But you know, before I could enjoy my much-needed break, I came down with a fever. I was about to write this comment immediately after finishing the story, but the fever drained that energy. I’m feeling better now and finally ready to write something here.
I had previously hinted at giving an epilogue, but I don’t think it’s needed now. Essentially, the epilogue was about Krish waiting outside the operating theater while Meera was giving birth. It would have included some of Krish’s thoughts and reflections on his life after reuniting with Meera. The final moment would have been a nurse coming out of the OT to tell Krish that his wife had delivered a baby. However, I couldn't write this part because I was indecisive about the baby's gender, so I decided not to include it.
So I've decided not to write an epilogue, as I don’t think it’s necessary. The story has come to an end, and an epilogue like that wouldn't add anything new, other than providing a conclusion, which I believe has already been achieved.
Regarding the story, many readers had various doubts, but I’d like to leave it up to you. I mean, I shared Krish’s version of his life, but it could be very different from Meera’s perspective. Even Krish has to guess a lot of things, imagine, and connect the dots. It's similar to how we experience life, isn’t it? We rely on the visuals we have and the words others give us. That’s the essence of writing a story from one person’s point of view. There’s no opportunity to present Meera’s version because, as a writer, I don’t know it, and Krish doesn’t have access to it as a character. So, just like him, readers too have the right to guess and imagine the other side. As a writer, I’m happy with whatever you choose to imagine about this story.
============================================================
== Exercises to complete ==
**1)** List the things the unwritten epilogue would have shown, as the author's note describes them.
**2)** Swap "fever" for "cold" in the author's note, and write out the passage from "But you know, before" to "write something here.".
The lines after this point come from a different source than the author's note.

== Data provided ==
============================================================
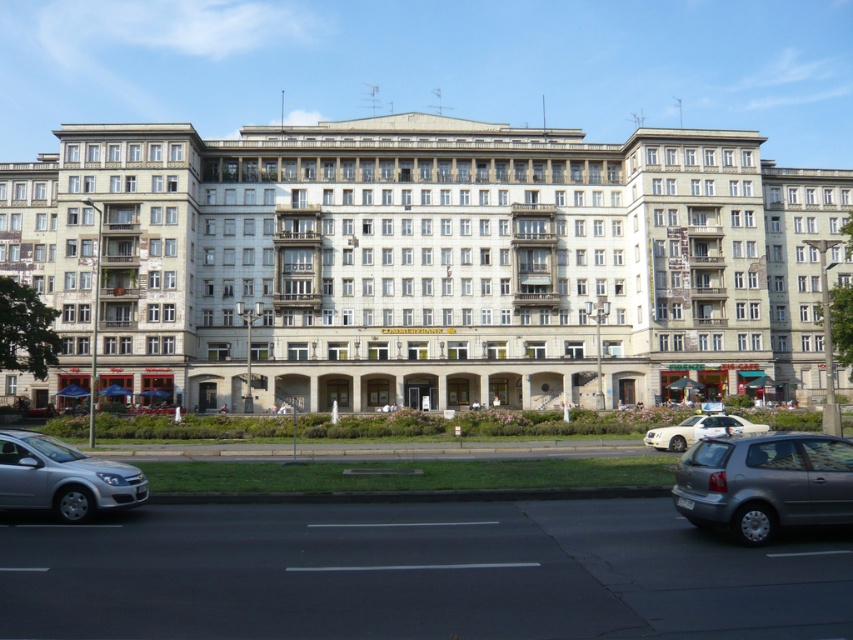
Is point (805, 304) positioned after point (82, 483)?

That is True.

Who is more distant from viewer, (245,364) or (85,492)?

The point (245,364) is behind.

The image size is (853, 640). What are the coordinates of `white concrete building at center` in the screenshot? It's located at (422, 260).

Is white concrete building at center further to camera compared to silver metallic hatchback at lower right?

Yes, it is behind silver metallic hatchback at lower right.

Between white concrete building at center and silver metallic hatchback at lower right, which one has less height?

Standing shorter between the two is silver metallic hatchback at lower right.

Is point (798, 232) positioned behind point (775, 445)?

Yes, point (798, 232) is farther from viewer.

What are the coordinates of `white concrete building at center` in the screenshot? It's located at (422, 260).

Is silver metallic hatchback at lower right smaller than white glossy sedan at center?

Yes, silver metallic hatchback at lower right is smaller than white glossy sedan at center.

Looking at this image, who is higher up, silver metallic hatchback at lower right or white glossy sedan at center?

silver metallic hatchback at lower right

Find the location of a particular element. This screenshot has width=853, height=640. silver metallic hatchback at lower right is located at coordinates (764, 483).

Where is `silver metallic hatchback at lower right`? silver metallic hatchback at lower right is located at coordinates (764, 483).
============================================================
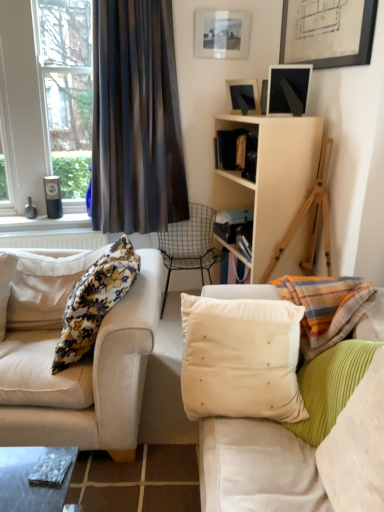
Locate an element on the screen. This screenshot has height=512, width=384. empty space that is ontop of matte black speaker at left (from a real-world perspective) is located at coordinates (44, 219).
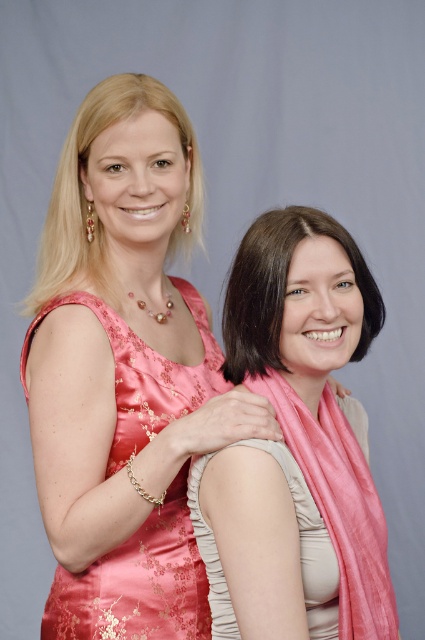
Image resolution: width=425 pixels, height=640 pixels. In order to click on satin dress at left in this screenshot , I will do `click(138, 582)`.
============================================================
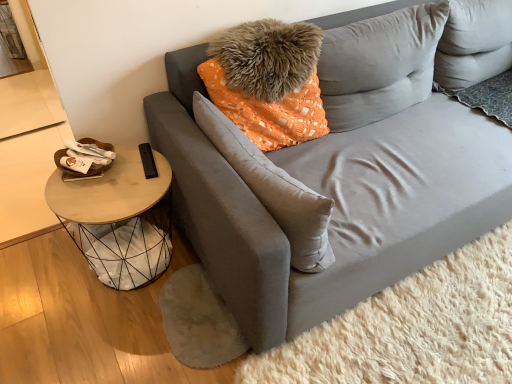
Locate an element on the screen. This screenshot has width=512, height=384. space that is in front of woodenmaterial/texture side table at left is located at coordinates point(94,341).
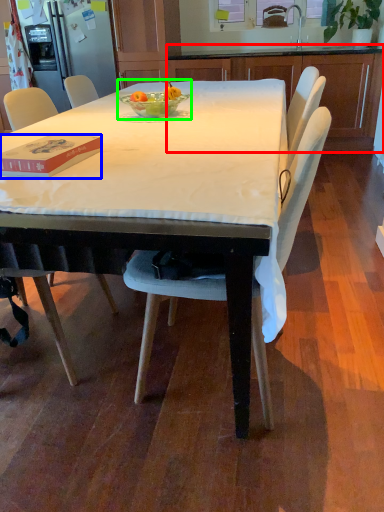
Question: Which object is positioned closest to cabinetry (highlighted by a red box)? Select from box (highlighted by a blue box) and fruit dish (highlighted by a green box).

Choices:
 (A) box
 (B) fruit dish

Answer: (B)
============================================================
== Per-task outputs ==
**1)**
- Krish waiting outside the operating theater while Meera gave birth
- Krish's thoughts and reflections on his life after reuniting with Meera
- A nurse coming out of the OT to tell Krish that his wife had delivered a baby

**2)**
But you know, before I could enjoy my much-needed break, I came down with a cold. I was about to write this comment immediately after finishing the story, but the cold drained that energy. I’m feeling better now and finally ready to write something here.